Proof. Avec Anthony Hopkins et Gwyneth Paltrow

BRUXELLES En adaptant à l'écran une pièce à succès détentrice du Pulitzer en 2001, John Madden ne prenait pas de grand risque. Proof évoque le deuil de la fille d'un éminent professeur de mathématique disparu après de longues années de maladie. Le malheureux souffrait de graves troubles mentaux et durant la dernière partie de sa vie, seule sa fille cadette s'occupait encore de lui. La disparition du savant ne met cependant pas un terme naturel au drame. Car la soeur aînée veut mettre en vente la maison familiale et faire table rase du passé alors qu'un doute subsiste sur une importante découverte que le père aurait accomplie avant sa disparition. Avec l'aide d'un élève de son père, la jeune femme va se replonger dans de douloureux souvenirs, et ce malgré la totale désapprobation de la frangine...

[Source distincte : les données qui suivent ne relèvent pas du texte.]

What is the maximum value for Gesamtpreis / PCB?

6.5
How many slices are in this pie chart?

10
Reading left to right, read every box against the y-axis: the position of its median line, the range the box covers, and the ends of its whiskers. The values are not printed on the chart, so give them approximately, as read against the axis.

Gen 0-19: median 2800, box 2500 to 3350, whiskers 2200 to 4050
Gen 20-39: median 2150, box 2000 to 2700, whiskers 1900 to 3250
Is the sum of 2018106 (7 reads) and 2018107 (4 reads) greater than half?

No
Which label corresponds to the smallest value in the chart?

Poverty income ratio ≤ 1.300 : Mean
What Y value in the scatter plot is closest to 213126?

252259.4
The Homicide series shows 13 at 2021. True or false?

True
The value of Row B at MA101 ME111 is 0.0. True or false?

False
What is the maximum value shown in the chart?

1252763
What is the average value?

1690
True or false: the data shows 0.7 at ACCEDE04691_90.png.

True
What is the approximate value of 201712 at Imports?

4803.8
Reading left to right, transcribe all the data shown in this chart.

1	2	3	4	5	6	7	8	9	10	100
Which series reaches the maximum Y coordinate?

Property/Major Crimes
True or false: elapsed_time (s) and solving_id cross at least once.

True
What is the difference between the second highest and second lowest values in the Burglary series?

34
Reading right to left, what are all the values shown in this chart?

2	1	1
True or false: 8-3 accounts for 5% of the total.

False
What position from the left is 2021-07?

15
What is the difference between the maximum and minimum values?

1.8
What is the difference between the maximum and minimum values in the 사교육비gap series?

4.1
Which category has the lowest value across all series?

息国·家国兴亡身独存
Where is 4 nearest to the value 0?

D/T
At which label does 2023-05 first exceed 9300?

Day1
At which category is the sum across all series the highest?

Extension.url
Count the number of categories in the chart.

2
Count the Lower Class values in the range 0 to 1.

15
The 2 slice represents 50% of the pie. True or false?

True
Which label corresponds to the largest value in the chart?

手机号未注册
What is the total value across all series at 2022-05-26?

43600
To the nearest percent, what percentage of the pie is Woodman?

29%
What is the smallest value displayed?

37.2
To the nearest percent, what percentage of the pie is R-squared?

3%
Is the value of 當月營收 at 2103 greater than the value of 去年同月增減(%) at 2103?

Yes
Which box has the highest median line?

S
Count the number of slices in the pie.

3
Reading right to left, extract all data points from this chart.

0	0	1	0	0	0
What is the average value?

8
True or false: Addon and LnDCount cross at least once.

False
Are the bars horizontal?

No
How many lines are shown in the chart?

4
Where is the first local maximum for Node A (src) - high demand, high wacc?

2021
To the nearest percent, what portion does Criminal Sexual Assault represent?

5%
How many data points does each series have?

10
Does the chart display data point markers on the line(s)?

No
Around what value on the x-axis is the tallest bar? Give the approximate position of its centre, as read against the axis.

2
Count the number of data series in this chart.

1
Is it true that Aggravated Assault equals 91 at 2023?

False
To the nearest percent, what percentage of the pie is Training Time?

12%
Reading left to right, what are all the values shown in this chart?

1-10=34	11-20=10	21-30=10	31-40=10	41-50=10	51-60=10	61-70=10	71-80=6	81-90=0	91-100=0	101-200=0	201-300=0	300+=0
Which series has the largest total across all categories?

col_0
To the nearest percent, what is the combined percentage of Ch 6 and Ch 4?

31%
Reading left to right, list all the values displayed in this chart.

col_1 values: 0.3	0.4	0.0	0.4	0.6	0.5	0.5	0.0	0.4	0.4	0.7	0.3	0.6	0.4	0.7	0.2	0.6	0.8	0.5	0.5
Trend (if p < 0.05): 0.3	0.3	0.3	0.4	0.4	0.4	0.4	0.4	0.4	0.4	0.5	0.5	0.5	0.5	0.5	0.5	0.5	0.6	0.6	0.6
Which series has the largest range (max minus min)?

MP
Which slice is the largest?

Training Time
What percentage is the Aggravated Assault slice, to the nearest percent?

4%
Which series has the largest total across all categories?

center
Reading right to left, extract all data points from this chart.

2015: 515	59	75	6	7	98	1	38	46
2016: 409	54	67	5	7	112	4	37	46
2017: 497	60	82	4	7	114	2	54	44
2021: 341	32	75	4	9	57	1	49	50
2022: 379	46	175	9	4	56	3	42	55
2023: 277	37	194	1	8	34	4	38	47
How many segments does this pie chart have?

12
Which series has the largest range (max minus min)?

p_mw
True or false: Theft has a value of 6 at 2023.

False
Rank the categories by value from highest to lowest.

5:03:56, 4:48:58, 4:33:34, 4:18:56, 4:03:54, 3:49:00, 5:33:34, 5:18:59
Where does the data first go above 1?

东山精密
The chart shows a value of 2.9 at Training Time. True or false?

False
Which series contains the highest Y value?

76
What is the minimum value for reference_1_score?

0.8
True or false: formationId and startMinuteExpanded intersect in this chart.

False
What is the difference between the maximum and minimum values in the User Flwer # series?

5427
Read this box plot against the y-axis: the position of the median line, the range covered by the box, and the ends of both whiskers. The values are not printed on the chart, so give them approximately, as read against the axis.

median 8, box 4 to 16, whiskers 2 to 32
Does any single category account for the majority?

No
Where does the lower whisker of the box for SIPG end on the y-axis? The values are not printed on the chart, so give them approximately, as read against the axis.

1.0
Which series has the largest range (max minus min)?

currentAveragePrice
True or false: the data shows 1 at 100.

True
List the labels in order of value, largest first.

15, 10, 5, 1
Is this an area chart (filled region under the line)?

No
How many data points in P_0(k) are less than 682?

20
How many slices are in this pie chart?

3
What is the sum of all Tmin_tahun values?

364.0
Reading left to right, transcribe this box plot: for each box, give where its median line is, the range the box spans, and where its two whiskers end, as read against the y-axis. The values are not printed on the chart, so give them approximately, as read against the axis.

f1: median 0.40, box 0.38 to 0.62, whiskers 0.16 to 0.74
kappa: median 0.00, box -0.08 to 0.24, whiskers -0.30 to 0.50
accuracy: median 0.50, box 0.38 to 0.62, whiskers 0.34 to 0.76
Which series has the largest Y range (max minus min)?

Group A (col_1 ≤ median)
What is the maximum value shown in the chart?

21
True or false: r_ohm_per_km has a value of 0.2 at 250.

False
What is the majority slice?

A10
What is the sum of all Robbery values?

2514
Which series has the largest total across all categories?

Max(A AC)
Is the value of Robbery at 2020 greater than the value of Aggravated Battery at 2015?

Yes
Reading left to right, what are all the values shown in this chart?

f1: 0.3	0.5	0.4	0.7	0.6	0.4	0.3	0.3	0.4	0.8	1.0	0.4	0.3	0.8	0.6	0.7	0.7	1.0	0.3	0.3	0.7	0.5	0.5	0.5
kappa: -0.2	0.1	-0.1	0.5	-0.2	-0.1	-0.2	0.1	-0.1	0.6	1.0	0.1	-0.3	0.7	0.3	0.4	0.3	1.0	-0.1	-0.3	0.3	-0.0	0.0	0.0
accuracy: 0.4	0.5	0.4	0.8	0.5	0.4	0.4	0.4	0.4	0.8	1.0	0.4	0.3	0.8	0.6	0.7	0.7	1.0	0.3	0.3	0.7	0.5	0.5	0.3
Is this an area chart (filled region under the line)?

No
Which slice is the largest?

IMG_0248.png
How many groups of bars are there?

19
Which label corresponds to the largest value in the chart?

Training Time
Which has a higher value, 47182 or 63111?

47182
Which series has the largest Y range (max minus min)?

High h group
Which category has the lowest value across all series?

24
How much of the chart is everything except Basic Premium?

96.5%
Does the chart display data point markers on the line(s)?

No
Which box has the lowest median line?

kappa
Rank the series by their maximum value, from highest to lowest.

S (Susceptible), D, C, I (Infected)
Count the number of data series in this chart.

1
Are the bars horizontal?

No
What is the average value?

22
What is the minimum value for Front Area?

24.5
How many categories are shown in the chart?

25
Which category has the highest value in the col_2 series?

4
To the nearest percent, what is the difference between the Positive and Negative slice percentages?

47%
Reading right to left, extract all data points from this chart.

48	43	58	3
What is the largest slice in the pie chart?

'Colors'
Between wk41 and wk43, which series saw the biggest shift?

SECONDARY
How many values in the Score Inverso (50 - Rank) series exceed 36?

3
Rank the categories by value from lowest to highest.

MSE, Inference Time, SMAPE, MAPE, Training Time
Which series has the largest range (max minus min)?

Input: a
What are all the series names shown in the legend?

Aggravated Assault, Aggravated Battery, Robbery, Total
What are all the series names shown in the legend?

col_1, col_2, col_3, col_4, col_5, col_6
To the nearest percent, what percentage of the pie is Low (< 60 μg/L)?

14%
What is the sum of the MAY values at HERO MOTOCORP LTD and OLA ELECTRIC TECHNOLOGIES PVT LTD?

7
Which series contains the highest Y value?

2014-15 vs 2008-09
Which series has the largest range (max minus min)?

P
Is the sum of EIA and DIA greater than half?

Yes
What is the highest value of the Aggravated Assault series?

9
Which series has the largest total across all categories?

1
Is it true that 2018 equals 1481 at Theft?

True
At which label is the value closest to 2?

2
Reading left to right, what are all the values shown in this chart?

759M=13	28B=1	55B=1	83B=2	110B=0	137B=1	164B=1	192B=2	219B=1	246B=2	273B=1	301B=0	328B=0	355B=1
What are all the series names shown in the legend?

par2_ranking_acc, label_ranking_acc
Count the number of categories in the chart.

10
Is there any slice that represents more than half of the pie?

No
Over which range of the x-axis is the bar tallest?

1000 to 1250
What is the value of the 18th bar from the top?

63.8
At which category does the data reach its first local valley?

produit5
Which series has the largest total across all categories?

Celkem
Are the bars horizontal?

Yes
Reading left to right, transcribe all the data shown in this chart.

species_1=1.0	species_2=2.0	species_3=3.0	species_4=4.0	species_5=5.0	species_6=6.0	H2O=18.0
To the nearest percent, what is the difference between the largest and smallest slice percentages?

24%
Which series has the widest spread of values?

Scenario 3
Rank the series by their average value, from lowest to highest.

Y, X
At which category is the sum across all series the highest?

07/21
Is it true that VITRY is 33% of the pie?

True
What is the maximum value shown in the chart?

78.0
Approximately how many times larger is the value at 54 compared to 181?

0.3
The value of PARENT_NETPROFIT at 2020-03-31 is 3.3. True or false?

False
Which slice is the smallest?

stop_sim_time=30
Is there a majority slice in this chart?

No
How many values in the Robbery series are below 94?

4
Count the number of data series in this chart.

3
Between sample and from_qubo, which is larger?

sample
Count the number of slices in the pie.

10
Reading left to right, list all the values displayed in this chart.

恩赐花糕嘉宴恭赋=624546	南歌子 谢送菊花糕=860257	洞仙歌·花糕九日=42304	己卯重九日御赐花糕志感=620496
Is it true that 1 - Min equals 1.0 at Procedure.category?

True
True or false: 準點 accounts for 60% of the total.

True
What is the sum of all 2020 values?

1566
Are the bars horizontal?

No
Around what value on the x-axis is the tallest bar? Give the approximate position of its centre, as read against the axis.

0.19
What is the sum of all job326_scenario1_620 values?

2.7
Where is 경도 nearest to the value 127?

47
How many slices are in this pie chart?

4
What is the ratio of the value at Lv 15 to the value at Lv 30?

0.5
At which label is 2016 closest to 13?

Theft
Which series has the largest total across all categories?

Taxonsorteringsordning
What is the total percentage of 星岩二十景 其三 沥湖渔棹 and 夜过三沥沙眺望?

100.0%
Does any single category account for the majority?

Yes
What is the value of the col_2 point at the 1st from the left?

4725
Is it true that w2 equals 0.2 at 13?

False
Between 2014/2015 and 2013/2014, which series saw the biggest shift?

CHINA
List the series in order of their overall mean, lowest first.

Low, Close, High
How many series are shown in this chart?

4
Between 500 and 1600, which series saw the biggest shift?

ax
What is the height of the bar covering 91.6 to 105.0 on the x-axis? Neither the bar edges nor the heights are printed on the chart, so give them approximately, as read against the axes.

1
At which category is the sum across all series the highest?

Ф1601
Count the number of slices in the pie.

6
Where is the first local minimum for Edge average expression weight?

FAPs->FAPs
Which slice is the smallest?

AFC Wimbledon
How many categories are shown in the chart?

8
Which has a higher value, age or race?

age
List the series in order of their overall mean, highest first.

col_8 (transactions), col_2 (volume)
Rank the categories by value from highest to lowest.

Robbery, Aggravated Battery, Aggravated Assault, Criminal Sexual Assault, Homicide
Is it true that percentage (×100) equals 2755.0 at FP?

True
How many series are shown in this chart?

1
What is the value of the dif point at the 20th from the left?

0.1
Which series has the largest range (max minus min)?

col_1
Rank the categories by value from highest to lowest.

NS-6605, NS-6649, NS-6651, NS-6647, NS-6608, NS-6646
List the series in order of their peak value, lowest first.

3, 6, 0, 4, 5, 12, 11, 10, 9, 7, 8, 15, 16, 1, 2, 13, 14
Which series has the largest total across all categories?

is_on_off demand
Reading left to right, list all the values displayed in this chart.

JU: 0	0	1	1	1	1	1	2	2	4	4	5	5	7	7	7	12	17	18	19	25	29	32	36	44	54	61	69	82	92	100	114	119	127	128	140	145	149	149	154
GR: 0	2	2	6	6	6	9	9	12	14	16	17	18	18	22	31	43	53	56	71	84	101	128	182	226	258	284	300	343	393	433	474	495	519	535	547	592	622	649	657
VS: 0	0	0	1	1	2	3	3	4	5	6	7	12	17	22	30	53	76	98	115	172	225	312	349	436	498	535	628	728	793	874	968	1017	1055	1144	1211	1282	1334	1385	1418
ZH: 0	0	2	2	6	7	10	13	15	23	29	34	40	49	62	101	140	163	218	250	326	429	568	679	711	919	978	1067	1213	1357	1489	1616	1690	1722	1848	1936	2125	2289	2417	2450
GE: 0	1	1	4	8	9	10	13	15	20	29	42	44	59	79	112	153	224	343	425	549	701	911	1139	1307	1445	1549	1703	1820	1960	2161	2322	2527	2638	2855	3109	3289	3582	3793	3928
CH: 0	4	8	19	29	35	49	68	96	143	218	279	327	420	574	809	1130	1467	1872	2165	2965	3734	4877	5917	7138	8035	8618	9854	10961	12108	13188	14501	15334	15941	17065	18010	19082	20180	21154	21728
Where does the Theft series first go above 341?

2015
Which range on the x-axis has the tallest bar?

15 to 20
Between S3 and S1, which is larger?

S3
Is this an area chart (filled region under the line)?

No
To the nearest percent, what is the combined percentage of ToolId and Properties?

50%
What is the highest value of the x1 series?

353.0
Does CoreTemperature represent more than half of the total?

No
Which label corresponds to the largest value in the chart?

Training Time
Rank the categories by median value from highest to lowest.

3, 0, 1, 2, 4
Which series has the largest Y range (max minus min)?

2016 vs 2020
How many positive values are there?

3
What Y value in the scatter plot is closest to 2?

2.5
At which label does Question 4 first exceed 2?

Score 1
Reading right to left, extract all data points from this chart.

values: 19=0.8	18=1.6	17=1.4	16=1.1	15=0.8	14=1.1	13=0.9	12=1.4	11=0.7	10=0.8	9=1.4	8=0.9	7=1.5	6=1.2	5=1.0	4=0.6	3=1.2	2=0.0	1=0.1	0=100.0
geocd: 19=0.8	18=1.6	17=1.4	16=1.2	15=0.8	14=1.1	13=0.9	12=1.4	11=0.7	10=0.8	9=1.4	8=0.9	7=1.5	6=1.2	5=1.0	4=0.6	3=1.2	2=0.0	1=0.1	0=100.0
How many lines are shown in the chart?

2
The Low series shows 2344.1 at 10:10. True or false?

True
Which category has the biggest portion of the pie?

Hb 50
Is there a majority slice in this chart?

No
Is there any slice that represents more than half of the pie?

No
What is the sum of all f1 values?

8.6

David Auburn est l'auteur de la pièce qui avait déjà pour comédienne principale sur les planches Gwyneth Paltrow elle-même, laquelle avait aussi, par ailleurs, brillé sous la caméra de John Madden dans Shakespeare in love. Ajoutons-y la personnalité d'Anthony Hopkins, acteur... britannique ne l'oublions pas, et le jeune talent de Jake Gyllenhaal (également en tête d'affiche de Jarhead qui sort aujourd'hui) et on conviendra que Proof avait tout pour plaire. Dans le registre dramatique, l'ouvrage s'inscrit dans une bonne moyenne, mais sans toutefois atteindre des sommets. Le style reste parfois un peu trop théâtral, notamment au niveau des dialogues, ce qui est flagrant dans certains passages, et la mise en scène manque globalement d'ampleur. Un peu trop classique et prévisible, Proof devrait cependant séduire les amateurs de cinéma dramatique et intimiste.